The European Central Bank (ECB) says it is working to close gaps in its crypto-network monitoring regime in order to ensure that risks, “currently contained and/or manageable,” do not, “increase over time and have future implications,” for mainstream financial systems.
“Spillover effects may…be transmitted to the real economy,” the ECB writes in “Understanding the crypto-asset phenomenon, its risks and measurement issues,” published August 7th.
“This task begins with the development of a monitoring framework to provide the data and insights that are necessary to continually gauge the extent and materiality of evolving crypto-asset risks with a view to ensuring preparedness for any adverse scenarios,” the ECB writes
The ECB acknowledges gaps in currently available market data.
It says it currently, “relies to a great extent on publicly available third-party aggregated data,” but that this information is of variable, “availability and quality owing, in part, to a lack of regulation of some players along the crypto-asset value chain, whose unsupervised activity in a borderless environment often hinders access to reliable information.”
Problems with market surveillance also occur because, “Statistics and supervisory reporting mechanisms do not generally cover crypto-assets.”
The cryptocurrency data world is well known, at this point, for wishful thinking.
Popular crypto market data aggregator CoinMarketCap, for instance, has been persistently criticized for publishing inflated volume figures furnished to them by crypto exchanges trying to seem busy.
CoinMarketCap’s 40-person team, including a reported six data scientists, began furnishing “adjusted volume” exchange listings one year ago.
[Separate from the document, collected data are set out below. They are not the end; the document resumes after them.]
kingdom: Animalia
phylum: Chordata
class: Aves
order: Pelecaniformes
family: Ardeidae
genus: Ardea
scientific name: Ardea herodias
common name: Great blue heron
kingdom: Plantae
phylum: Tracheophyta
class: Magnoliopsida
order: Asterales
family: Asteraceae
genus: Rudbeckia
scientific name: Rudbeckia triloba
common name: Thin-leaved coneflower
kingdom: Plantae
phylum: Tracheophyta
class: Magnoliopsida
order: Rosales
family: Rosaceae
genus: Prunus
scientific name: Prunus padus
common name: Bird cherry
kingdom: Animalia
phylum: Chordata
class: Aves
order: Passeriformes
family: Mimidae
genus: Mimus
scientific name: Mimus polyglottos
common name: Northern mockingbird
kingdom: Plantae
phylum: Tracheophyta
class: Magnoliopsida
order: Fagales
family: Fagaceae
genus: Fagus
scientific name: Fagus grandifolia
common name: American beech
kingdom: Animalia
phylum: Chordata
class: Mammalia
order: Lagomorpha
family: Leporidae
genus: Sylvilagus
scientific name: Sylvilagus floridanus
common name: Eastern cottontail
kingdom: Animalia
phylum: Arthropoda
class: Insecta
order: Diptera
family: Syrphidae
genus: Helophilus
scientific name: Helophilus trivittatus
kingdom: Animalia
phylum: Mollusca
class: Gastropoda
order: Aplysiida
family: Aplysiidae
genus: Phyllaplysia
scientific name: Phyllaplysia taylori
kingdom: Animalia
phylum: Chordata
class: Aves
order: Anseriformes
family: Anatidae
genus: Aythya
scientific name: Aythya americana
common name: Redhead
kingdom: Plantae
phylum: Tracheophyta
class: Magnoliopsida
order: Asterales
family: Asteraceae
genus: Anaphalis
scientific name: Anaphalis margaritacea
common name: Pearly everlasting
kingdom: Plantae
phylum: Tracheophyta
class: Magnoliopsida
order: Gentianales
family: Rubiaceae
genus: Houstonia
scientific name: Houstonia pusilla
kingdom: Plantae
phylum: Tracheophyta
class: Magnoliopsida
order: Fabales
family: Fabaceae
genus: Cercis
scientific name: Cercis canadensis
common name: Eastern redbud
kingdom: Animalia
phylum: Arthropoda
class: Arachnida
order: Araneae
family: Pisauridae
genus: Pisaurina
But the site continues to give unsatisfactory answers about questionable figures continuing to appear on the site.
“(T)he team is trying to do it right,” CoinMarketCap chief strategy officer Carylyne Chan told Forbes in July , “it’s taking the site a long time to fix the fake volume issue because …it’s always been balancing between doing it right rather than doing it quickly.”
The ECB says it is carefully curating the publicly-available data on crypto activities and pooling it with, “other data from some commercial sources using API and big data technologies.” Gaps remain, however.
Crypto enthusiasts often prize privacy and exercise their espoused rights to confidential financial transacting.
Most privacy-focused crypto fans by now know that the Bitcoin network is poorly-suited to confidential transacting.
Authorities have lately been shutting down Bitcoin “mixing” and “tumbling” services designed to obscure transaction provenance by jumbling batches of coins together.
As such, crypto companies and users have been responding to these and other diminishing privacy events by moving transactions “off-chain” (onto privately-controlled side chains like Lightning, for instance, which reportedly do not record amounts transacted).
Others have been migrating their activity over to “privacy coin” networks like Dash and Monero, which try to function more like cash and obscure all transaction details (there is sometimes debate about their effectiveness, however).
Regulators around the world seem to have lately woken up to the implications of global cash systems not under their purview.
In the wake of Facebook’s Libra coin announcement in mid-June, previously quiet entities, including the US Treasury, began to sound off publicly about the “national security” and financial stability implications of global crypto networks.
Chinese regulators are reportedly worried that the Libra project, which plans to maintain its own currency reserves consisting of a basket of various bonds and currencies, would be larger denominated by USD, thus further marginalizing the yuan.
Facebook has 2.4 billion users, and rapid adoption of Libra by these users could affect standard cash supplies and diminish financial integrity regimes.
The ECB acknowledges that it’s duties of, “implement(ing) monetary policy and…promot(ing) the smooth operation of payment systems, as well as the Eurosystem’s tasks in the areas of banking supervision and financial stability, may be affected,” by mass use of cryptocurrencies.
“In the light of the implications they might have for the stability and efficiency of the financial system and the economy, and also for the fulfilment of the Eurosystem’s functions, crypto-assets warrant continuous monitoring,” the organization states.
The ECB also promises to look into methods of monitoring off-chain activity:
“Furthermore, investigation will continue regarding the new data sources for information on interlinkages of crypto-assets. With respect to the off-chain transactions, amid a multitude of methodological options, further work will focus on increasing the availability and transparency of the reported data and the methodologies used, harmonising and enriching the metadata and developing best practices for indicators on crypto-assets.”